Tuesday, May 12, 2015

Teachers

Thanks to my mom, who meticulously filled out my baby book and my school year journal, I jnow exactly who all of my teachers were throughout elementary school!

I was not so thoughtful.  I shoved items of interest between blank pages with every intention of going back to fill out each entry for each year.  I could have answered each question;  Who was my teacher? Who were my friends?  What did I like to eat for lunch, or What was my favorite subject?  Now that my son is a sophomore in college, it sees to be a missed opportunity.  Not that I think he will be all that disappointed anyway.  Considering how sentimental I am, I managed to raise a wildly pragmatic kid.  I blame his father.

I do have memories of my various teachers.  Accuracy is not guaranteed, but the memories are there.  I did not attend preschool except for the occasional stays at the daycare at the YWCA (I think it was the Y, anyway.  Remember accuracy is debatable here), so I did not have a consistent teacher until Kindergarten.  My Kindergarten teacher was Mrs. Freeman who I remember as a heavy set lady who was  little scary to me.  I'm sure she was perfectly lovely, but this was my first foray into academia and it was scary in general.

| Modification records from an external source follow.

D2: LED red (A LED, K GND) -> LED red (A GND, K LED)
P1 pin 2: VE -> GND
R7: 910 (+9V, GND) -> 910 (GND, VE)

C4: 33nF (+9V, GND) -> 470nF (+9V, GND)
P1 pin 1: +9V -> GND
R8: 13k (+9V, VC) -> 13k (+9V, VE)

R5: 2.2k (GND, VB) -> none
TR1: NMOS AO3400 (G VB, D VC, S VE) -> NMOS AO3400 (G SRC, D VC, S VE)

I had to ride the bus, and in the days when children weren't taught to read until first grade, we relied on strips of color coded construction paper to get us to the right bus after school.  I recall some man asking me where I lived in order to verify that our colored strips were accurate.  My strip was green, and my mom had drilled into my head that I was to get on the green bus.  When I dutifully gave the man my address, he took my green strip and said something vaguely disparaging about my mother being mistaken about which bus I should take to get home.  .  I think he gave me different colored strip of paper, but I still boarded the green bus.  I never doubted that my mom was correct, and sure enough I made it back to the stop in front of our little ranch house.  My mom must have seen the incorrect color strip, because I told her the story and what the man had said.  I recall, her expression and understood that my mom was none too pleased with the backhanded insult to her intelligence. I, however, never once doubted that my mom was way smarter than some random color strip checker!

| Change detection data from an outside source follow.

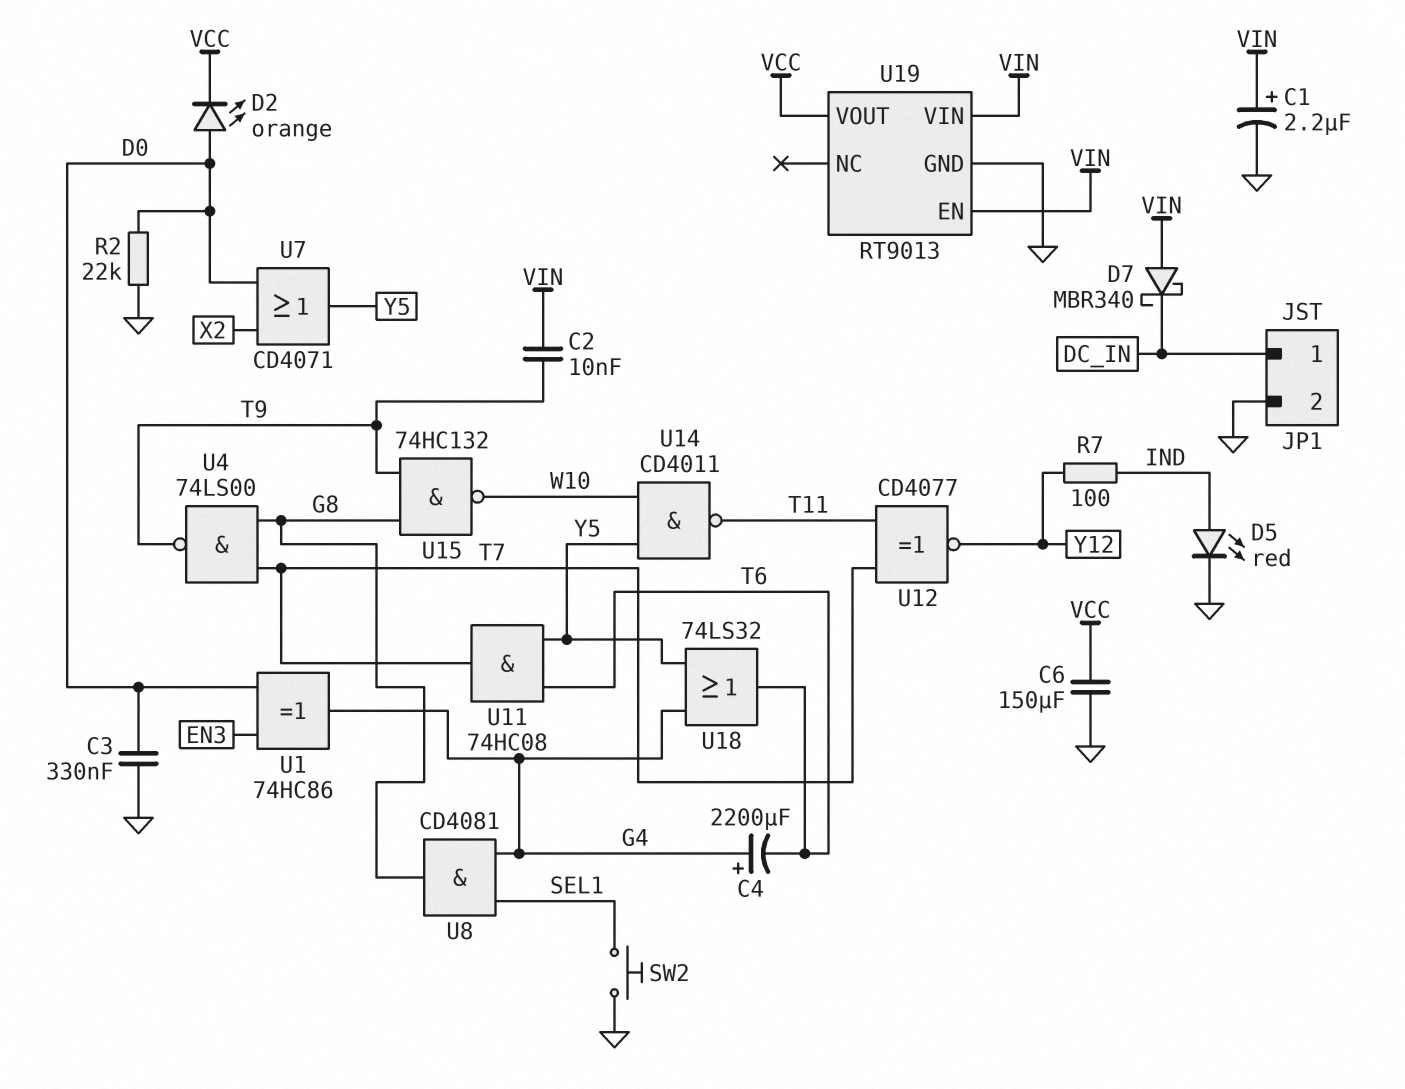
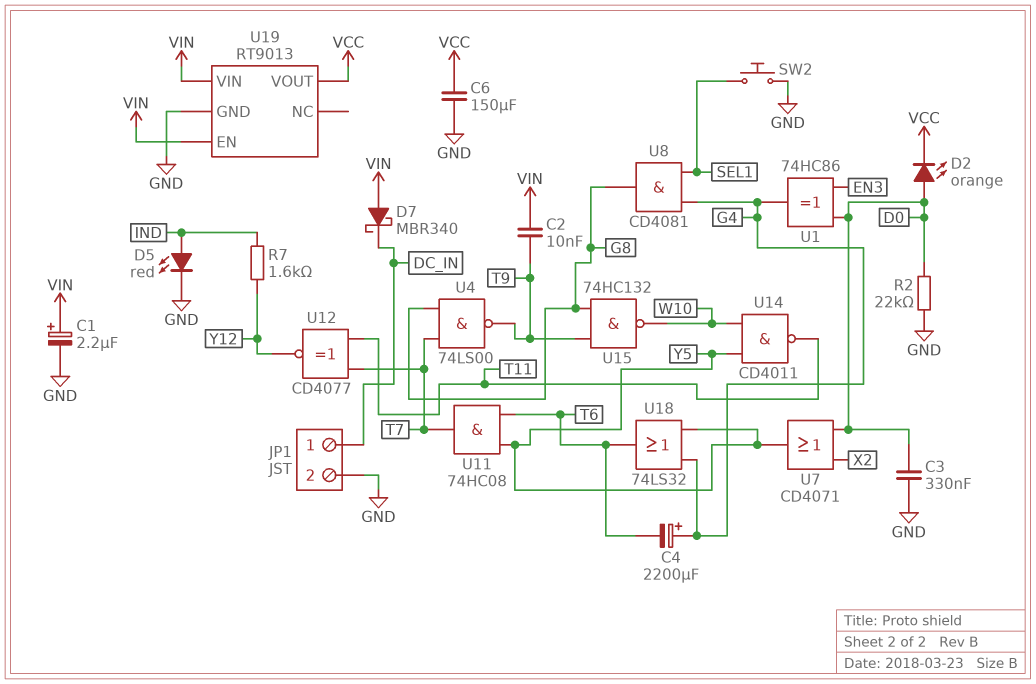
R7: 100 (IND, Y12) -> 1.6k (IND, Y12)

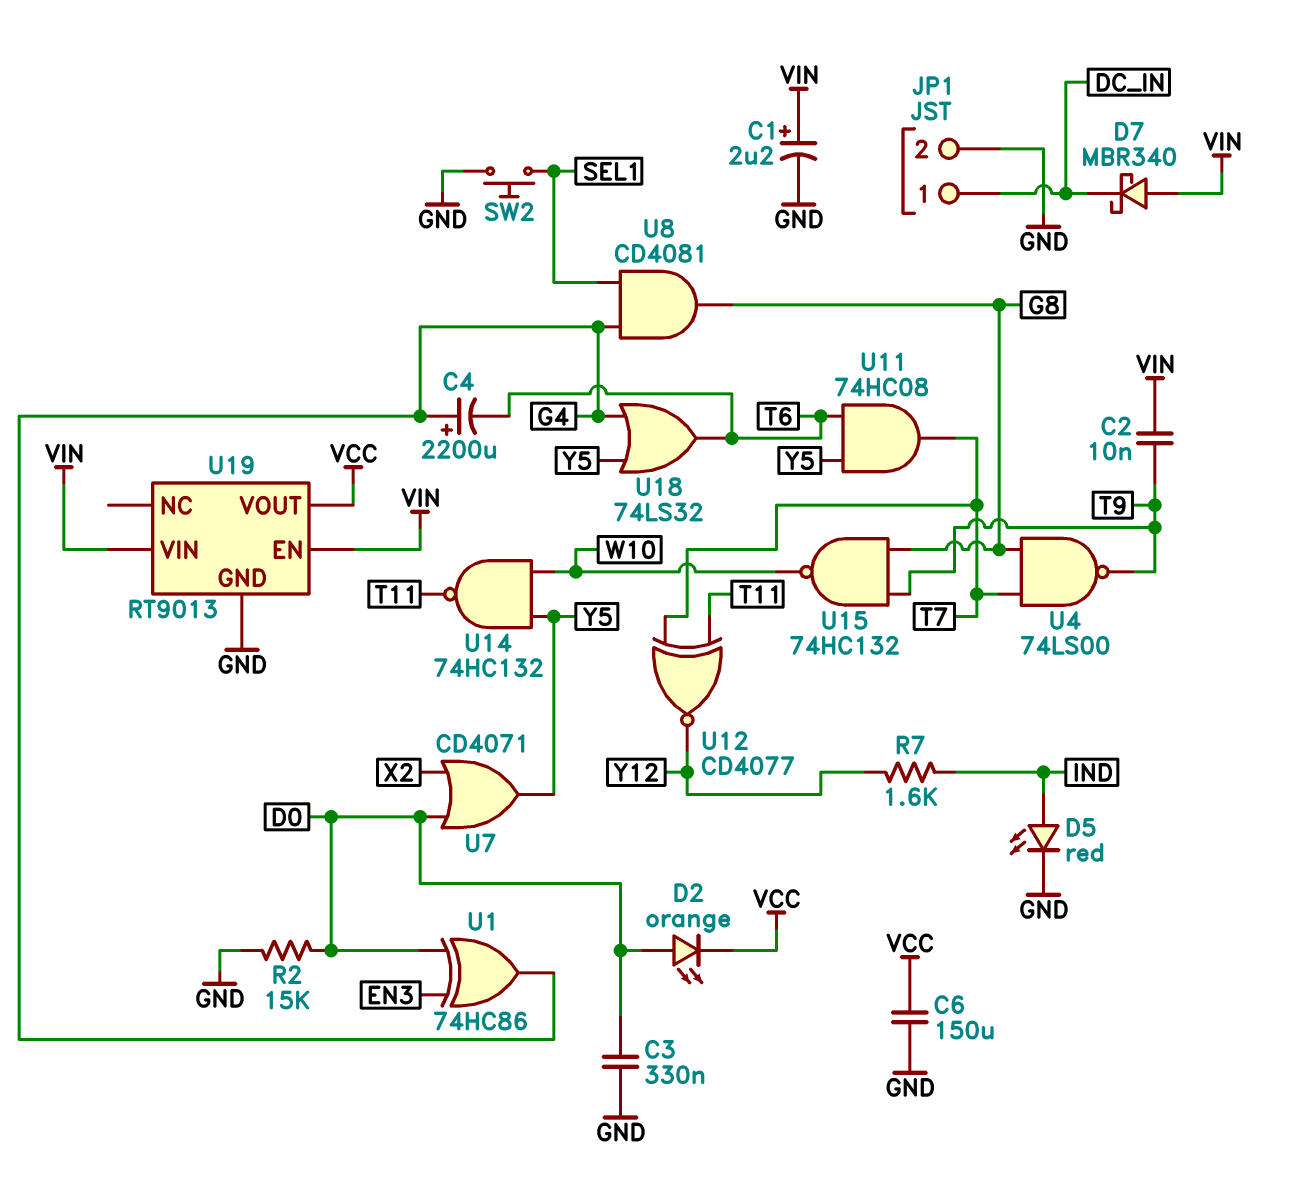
R2: 22k (D0, GND) -> 15k (D0, GND)
U14: NAND CD4011 (in W10, in Y5, out T11) -> NAND 74HC132 (in W10, in Y5, out T11)

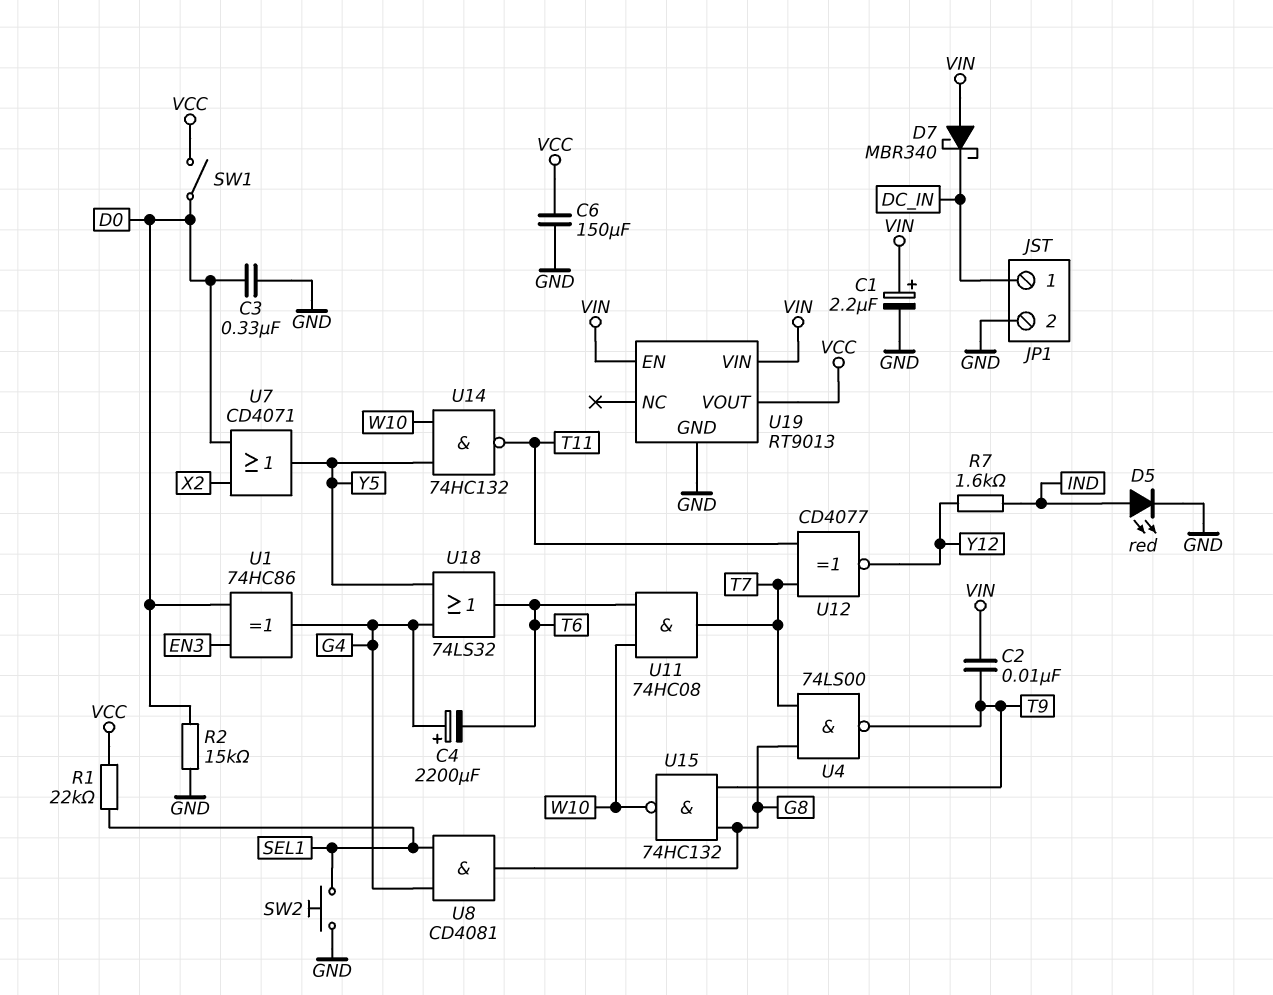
D2: LED orange (A D0, K VCC) -> none
R1: none -> 22k (SEL1, VCC)
SW1: none -> switch (D0, VCC)
U11: AND 74HC08 (in T6, in Y5, out T7) -> AND 74HC08 (in T6, in W10, out T7)

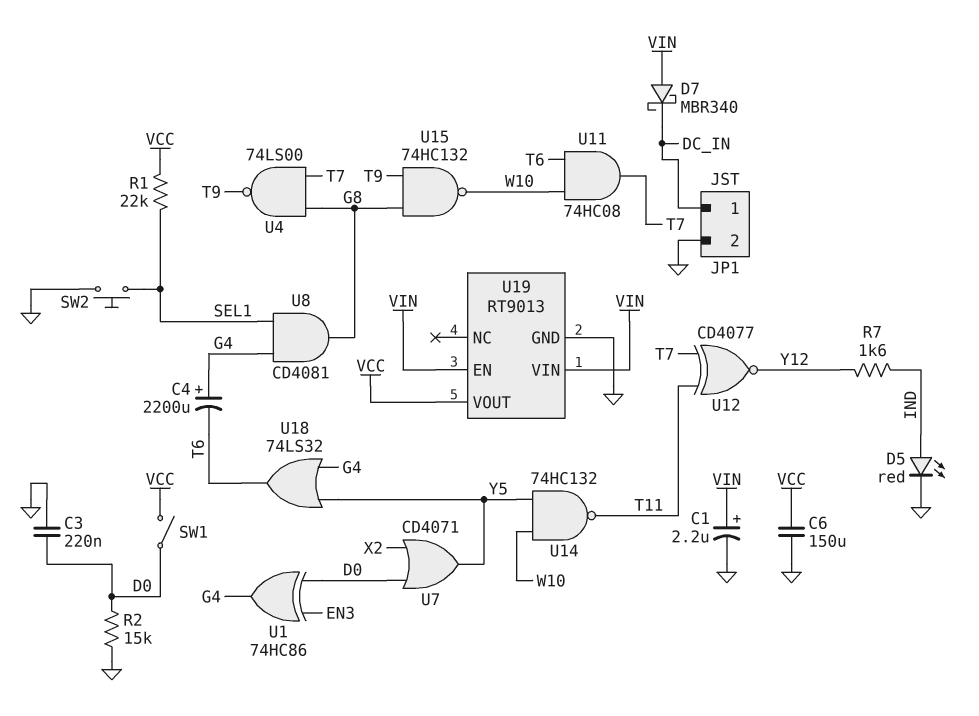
C2: 10nF (T9, VIN) -> none
C3: 330nF (D0, GND) -> 220nF (D0, GND)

After Kindergarten, who moved to St. Louis requiring a transfer to a new school.  My teacher was Mrs. Burney.   I have a clear memory of looking at a page of a Humpty Dumpty magazine as my om read it to me.  I thought "How on earth do you get words out of those strange squiggles?"  I'm sure I knew the alphabet, but did not translate that those squiggles were letters..  (Just as a brief digression; I love Humpty Dumpty magazine.  I was very excited every time it came.  One arrive on the same day that my mother returned from the hosital with my new infant brother.  When my sister got home from school that day, I ran to greet her saying "We got a new Humpty Dumpty magazine...and Mom came home from the hospital.  I am going to sick to the idea that I was saving the best news for last...)

Mrs. Burney taught me to read.  I finally was able to decipher those squiggles.  I think I graduated from picture books to chapter books very quickly after that and have enjoyed words very much since then.   Thanks Mrs. Burney!